RIP: Gladys is Dead, Long Live Gladys Kozoll

By: Bill Whaley
16 November, 2017

An advocate and activist for “Human Rights,” Taos Pueblo’s courageous Gladys Kozoll, a robust figure in body and mind, stood solidly on both sides of the cattle guard in an earlier decade. She confronted members of Tribal Government, the County Commission, Taos Municipal Schools, the Town and the Coop with their peccadilloes. Relatives found the body of Gladys Kozoll this week, a couple of days after she died at Taos Pueblo. Social Justice, whether white, brown, male or female, traditional or modern, individual or social, was synonymous with the name Gladys Kozoll.

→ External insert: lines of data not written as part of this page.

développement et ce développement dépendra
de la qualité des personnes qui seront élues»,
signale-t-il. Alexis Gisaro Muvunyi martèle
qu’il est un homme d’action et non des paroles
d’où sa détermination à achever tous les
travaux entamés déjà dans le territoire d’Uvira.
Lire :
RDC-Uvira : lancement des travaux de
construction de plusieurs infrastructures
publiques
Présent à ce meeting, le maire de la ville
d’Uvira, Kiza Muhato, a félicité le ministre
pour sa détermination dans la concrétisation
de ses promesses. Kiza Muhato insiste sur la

Once, during the RISE years, when Residents in Support of Education from Taos Pueblo were fighting the Kachina Casino project, an Oklahoma Native American from the BIA called up Gladys to complain about this ponsigh (white man) reporter from Horse Fly. “Come up to my village,” said Gladys, “Come up to my village” and see what its like. I can see her smile and hear her laughter as she regaled me with Pueblo tales of chicanery and male supremacy at her kitchen table. Just as she held the BIA accountable, or Taos Pueblo Government, so she held me and her fellow members of RISE accountable. She challenged the BIA: “Come up to my village.”

She told me that in Indian Country BIA stood for “Bashing Indians Around” and FBI, “famous but incompetent.”

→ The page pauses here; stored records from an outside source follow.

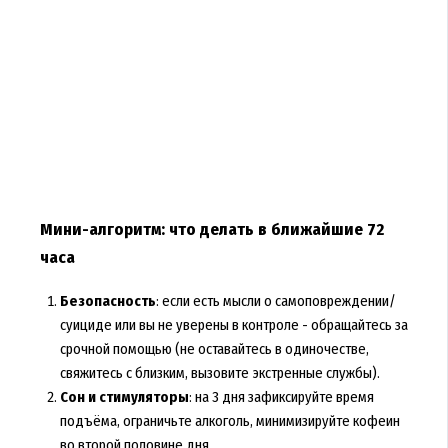
Мини-алгоритм: что делать в ближайшие 72
часа
Безопасность
: если есть мысли о самоповреждении/
суициде или вы не уверены в контроле - обращайтесь за
срочной помощью (не оставайтесь в одиночестве,
свяжитесь с близким, вызовите экстренные службы).
Сон и стимуляторы
: на 3 дня зафиксируйте время
подъёма, ограничьте алкоголь, минимизируйте кофеин
во второй половине дня.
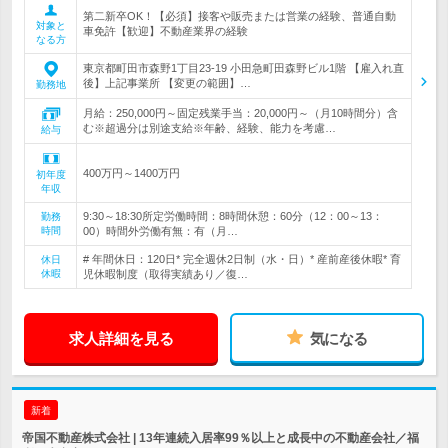
第二新卒OK！【必須】接客や販売または営業の経験、普通自動
対象と
車免許【歓迎】不動産業界の経験
なる方
東京都町田市森野1丁目23-19 小田急町田森野ビル1階 【雇入れ直
後】上記事業所 【変更の範囲】…
勤務地
月給：250,000円～固定残業手当：20,000円～（月10時間分）含
む※超過分は別途支給※年齢、経験、能力を考慮…
給与
400万円～1400万円
初年度
年収
9:30～18:30所定労働時間：8時間休憩：60分（12：00～13：
勤務
時間
00）時間外労働有無：有（月…
# 年間休日：120日* 完全週休2日制（水・日）* 産前産後休暇* 育
休日
休暇
児休暇制度（取得実績あり／復…
求人詳細を見る
気になる
新着
帝国不動産株式会社 | 13年連続入居率99％以上と成長中の不動産会社／福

As Gladys pointed out to me, in the case of “Santa Clara v. Martinez,” the U.S. Supreme Court (SCOTUS) in 1978 reversed a lower court decision, which had over-ruled a Tribal ordinance that denied membership rights to the children of a full-blooded Santa Clara woman, Julia Martinez, including the right to vote in Tribal elections, the right to remain on Rez, and the right to inherit property and the right to raise her children on the reservation because she was married to a Navajo man. But the same ordinance accorded full rights to the children of Santa Clara men, who married outside the Tribe.

The court left in tact issues of “social…self-definition” that “were basic to the tribe’s survival as a cultural and economic entity” and said “such a determination should be made by the people of Santa Clara not only because they can best decide what values are important, but also because they must live with the decision everyday.” Suits against tribes “under the Indian Civil Rights Act (ICRA) ‘are barred by its sovereign immunity.” Congress intended to promote the federal “policy of furthering Indian self-government,” according to the court.

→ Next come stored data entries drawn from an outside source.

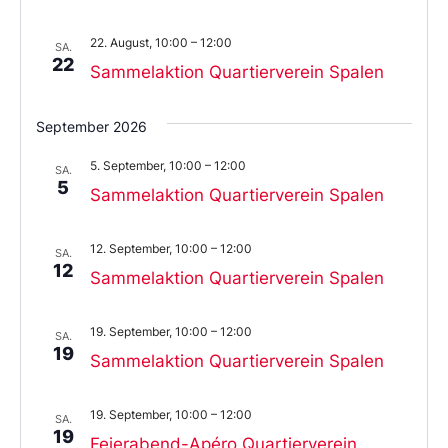
22. August, 10:00
–
12:00
SA.
22
Sammelaktion Quartierverein Spalen
September 2026
5. September, 10:00
–
12:00
SA.
5
Sammelaktion Quartierverein Spalen
12. September, 10:00
–
12:00
SA.
12
Sammelaktion Quartierverein Spalen
19. September, 10:00
–
12:00
SA.
19
Sammelaktion Quartierverein Spalen
19. September, 10:00
–
12:00
SA.
19
Feierabend-Apéro Quartierverein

In other words, Santa Clara Pueblo and Taos Pueblo benefitted from SCOTUS’s decision as a special case, contrary to the human rights accorded to say American women off the reservation.  So patriarchal government i.e. Tribal Council and Tribal Government at Taos, who are 100% male, has been affirmed and institutionalized by the supreme law of the land. Other tribes have changed and promoted women as officers and governors.

Defenders of the decision, including Native American women attorneys have argued that the Tribe knows best. Gladys disagreed. And Gladys died alone.